The gearbox, Lawson’s biggest contribution to the project, is a case in point. ‘So little information exists on this,’ he said. ‘There are no drawings apart from an installation drawing, which basically gives you a side profile.’
‘We started by reverse engineering the original box from the photos we had. Luckily someone had taken a load of photographs of one of the spares and he’d put a rule into the picture.’
The team frequently had to improvise however. ‘On the original gearbox the last set of bearings are on the nose of the gearbox itself so the forward propshaft comes out through the rear propshaft unsupported,’ he said.‘That’s fine if you’re going straight and level, but the minute you start pulling any g that little thin propshaft is just going to just bend. So I put a pair of ceramic bearings right up in the nose of the rear propshaft.’
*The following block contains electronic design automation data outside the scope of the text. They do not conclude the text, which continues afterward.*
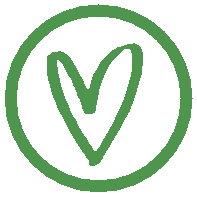
<source format=gts>
G04 #@! TF.GenerationSoftware,KiCad,Pcbnew,(6.0.9)*
G04 #@! TF.CreationDate,2022-12-22T22:52:00-06:00*
G04 #@! TF.ProjectId,keyboard,6b657962-6f61-4726-942e-6b696361645f,rev?*
G04 #@! TF.SameCoordinates,Original*
G04 #@! TF.FileFunction,Soldermask,Top*
G04 #@! TF.FilePolarity,Negative*
%FSLAX46Y46*%
G04 Gerber Fmt 4.6, Leading zero omitted, Abs format (unit mm)*
G04 Created by KiCad (PCBNEW (6.0.9)) date 2022-12-22 22:52:00*
%MOMM*%
%LPD*%
G01*
G04 APERTURE LIST*
%ADD10C,1.000000*%
G04 APERTURE END LIST*
D10*
X78773200Y-176733200D02*
G75*
G03*
X78773200Y-176733200I-7450000J0D01*
G01*
G36*
X67054815Y-173076732D02*
G01*
X67089252Y-173032618D01*
X67230821Y-172935004D01*
X67454134Y-172840605D01*
X67712574Y-172764787D01*
X67959525Y-172722916D01*
X68040395Y-172719102D01*
X68296537Y-172781575D01*
X68574731Y-172966196D01*
X68871334Y-173268762D01*
X69182703Y-173685074D01*
X69505195Y-174210931D01*
X69773708Y-174717579D01*
X69933679Y-175040890D01*
X70084202Y-175350942D01*
X70209855Y-175615585D01*
X70295218Y-175802670D01*
X70304371Y-175823879D01*
X70384447Y-175989236D01*
X70450459Y-176085998D01*
X70475648Y-176097526D01*
X70511861Y-176022823D01*
X70551097Y-175867220D01*
X70563863Y-175797063D01*
X70683863Y-175317082D01*
X70885492Y-174792386D01*
X71150130Y-174259338D01*
X71459156Y-173754306D01*
X71793951Y-173313652D01*
X71890730Y-173205737D01*
X72241800Y-172861616D01*
X72578873Y-172608254D01*
X72944372Y-172420477D01*
X73380721Y-172273110D01*
X73528488Y-172233852D01*
X73883713Y-172147686D01*
X74142689Y-172097959D01*
X74332635Y-172083971D01*
X74480772Y-172105019D01*
X74614319Y-172160402D01*
X74689300Y-172203936D01*
X74887172Y-172378786D01*
X75022765Y-172626196D01*
X75097856Y-172956155D01*
X75114220Y-173378657D01*
X75073634Y-173903692D01*
X75038424Y-174168186D01*
X74958450Y-174661650D01*
X74867773Y-175103637D01*
X74754936Y-175539917D01*
X74608482Y-176016261D01*
X74481322Y-176393721D01*
X74307556Y-176879091D01*
X74130813Y-177331828D01*
X73941668Y-177770450D01*
X73730695Y-178213475D01*
X73488469Y-178679420D01*
X73205564Y-179186803D01*
X72872556Y-179754142D01*
X72480019Y-180399955D01*
X72266455Y-180745244D01*
X72079731Y-181054031D01*
X71878539Y-181399608D01*
X71701650Y-181715182D01*
X71676262Y-181762013D01*
X71542132Y-182004499D01*
X71440052Y-182159192D01*
X71343308Y-182253060D01*
X71225184Y-182313073D01*
X71085588Y-182358332D01*
X70845422Y-182424567D01*
X70696616Y-182449630D01*
X70609412Y-182436561D01*
X70573234Y-182410641D01*
X70539529Y-182318580D01*
X70530256Y-182214630D01*
X70494457Y-182056097D01*
X70407657Y-181880365D01*
X70401322Y-181870806D01*
X70272850Y-181679655D01*
X70154891Y-181502731D01*
X70070904Y-181378007D01*
X69934054Y-181176939D01*
X69764670Y-180929326D01*
X69616142Y-180713010D01*
X68894505Y-179582071D01*
X68270233Y-178422298D01*
X67898700Y-177618594D01*
X67636942Y-176974118D01*
X67411553Y-176332705D01*
X67224945Y-175708023D01*
X67079531Y-175113741D01*
X66977724Y-174563527D01*
X66921936Y-174071050D01*
X66914581Y-173649980D01*
X66914713Y-173648960D01*
X67826771Y-173648960D01*
X67839018Y-173888592D01*
X67868642Y-174182163D01*
X67913091Y-174505494D01*
X67969815Y-174834404D01*
X68036263Y-175144713D01*
X68052713Y-175211149D01*
X68173740Y-175664181D01*
X68297349Y-176075579D01*
X68435204Y-176477625D01*
X68598970Y-176902599D01*
X68800308Y-177382782D01*
X69007135Y-177852715D01*
X69173579Y-178204546D01*
X69371830Y-178589802D01*
X69592852Y-178994133D01*
X69827605Y-179403186D01*
X70067051Y-179802609D01*
X70302151Y-180178051D01*
X70523866Y-180515159D01*
X70723159Y-180799581D01*
X70890991Y-181016966D01*
X71018322Y-181152961D01*
X71096116Y-181193215D01*
X71106760Y-181186642D01*
X71157166Y-181113825D01*
X71260936Y-180953906D01*
X71403625Y-180729446D01*
X71570788Y-180463005D01*
X71595775Y-180422909D01*
X72108711Y-179576211D01*
X72544767Y-178804741D01*
X72914068Y-178088571D01*
X73226737Y-177407775D01*
X73492898Y-176742425D01*
X73560927Y-176554888D01*
X73762337Y-175938334D01*
X73926894Y-175334356D01*
X74053321Y-174756376D01*
X74140340Y-174217819D01*
X74186672Y-173732108D01*
X74191039Y-173312666D01*
X74152163Y-172972917D01*
X74068767Y-172726284D01*
X73939573Y-172586191D01*
X73938813Y-172585782D01*
X73772807Y-172542957D01*
X73576939Y-172586324D01*
X73334485Y-172722137D01*
X73096767Y-172900724D01*
X72606175Y-173379131D01*
X72182036Y-173964600D01*
X71828031Y-174651576D01*
X71669791Y-175055808D01*
X71573540Y-175367052D01*
X71469662Y-175768072D01*
X71366383Y-176220688D01*
X71271929Y-176686720D01*
X71194524Y-177127987D01*
X71142951Y-177501265D01*
X71108005Y-177712614D01*
X71060653Y-177872351D01*
X71025800Y-177930204D01*
X70922359Y-177972647D01*
X70738032Y-178014803D01*
X70591344Y-178037253D01*
X70360108Y-178055417D01*
X70222552Y-178036415D01*
X70158809Y-177991664D01*
X70108900Y-177898056D01*
X70028366Y-177709914D01*
X69928383Y-177454677D01*
X69821585Y-177163873D01*
X69710759Y-176856610D01*
X69607078Y-176576497D01*
X69522661Y-176355835D01*
X69472183Y-176232553D01*
X69406322Y-176085363D01*
X69306032Y-175860787D01*
X69189345Y-175599215D01*
X69147043Y-175504324D01*
X68967444Y-175122732D01*
X68770768Y-174741003D01*
X68567932Y-174376812D01*
X68369855Y-174047833D01*
X68187455Y-173771741D01*
X68031648Y-173566209D01*
X67913353Y-173448912D01*
X67864612Y-173428239D01*
X67834452Y-173487449D01*
X67826771Y-173648960D01*
X66914713Y-173648960D01*
X66958069Y-173313984D01*
X67054815Y-173076732D01*
G37*
M02*

</source>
Lawson is keen not to take all the credit for the finished gearbox — which is now being installed in the plane along with the engines, drive lines and flight-control systems — and pointed to valuable help from Vocis, the UK transmission specialist behind the gearbox for the McLaren MP412C and the Lamborghini Aventador.
The team faced a similar challenge when designing the wings and travelled to Oskosh to digitally measure the wing on the surviving aircraft. Models based on these measurements have since been run through a simulator in order to determine how the plane will fly, a luxury that wouldn’t have been available to De Monge. ‘The initial indications we’re getting out are that it will fly very well: it’s got a pretty neutral centre of gravity…because the rear engine can move backwards and forwards we can put the centre of gravity wherever we want.’
With a limited amount of original design detail to go on, the new aircraft does differ from the original in a number of areas. For instance, it uses Suzuki motorcycle engines rather then Bugatti engines, the oil-cooler duct is in a different position and the contra-rotating propellers were designed from scratch by UK firm Hercules. ‘No one can ever build a replica because not enough information on the original exists,’ said Lawson. ‘What we’re building is a reproduction that is accurate in all the key areas and only changes where we’ve had no choice but to change it.’
The group is gearing up to fly the aircraft for the first time later this summer in the US and a European tour will hopefully follow. ‘We want to bring it to Europe. We want to fly in Europe,’ said Lawson. ‘We want to let people in Europe see it — we want to inspire engineers.’
After that, it’s likely that the aircraft will be sold. Although if it flies well, Lawson doesn’t rule out the possibility of making another aircraft. ‘We would consider making another one,’ he said, ‘but we’d probably make it entirely in modern materials so that we could make it quickly.’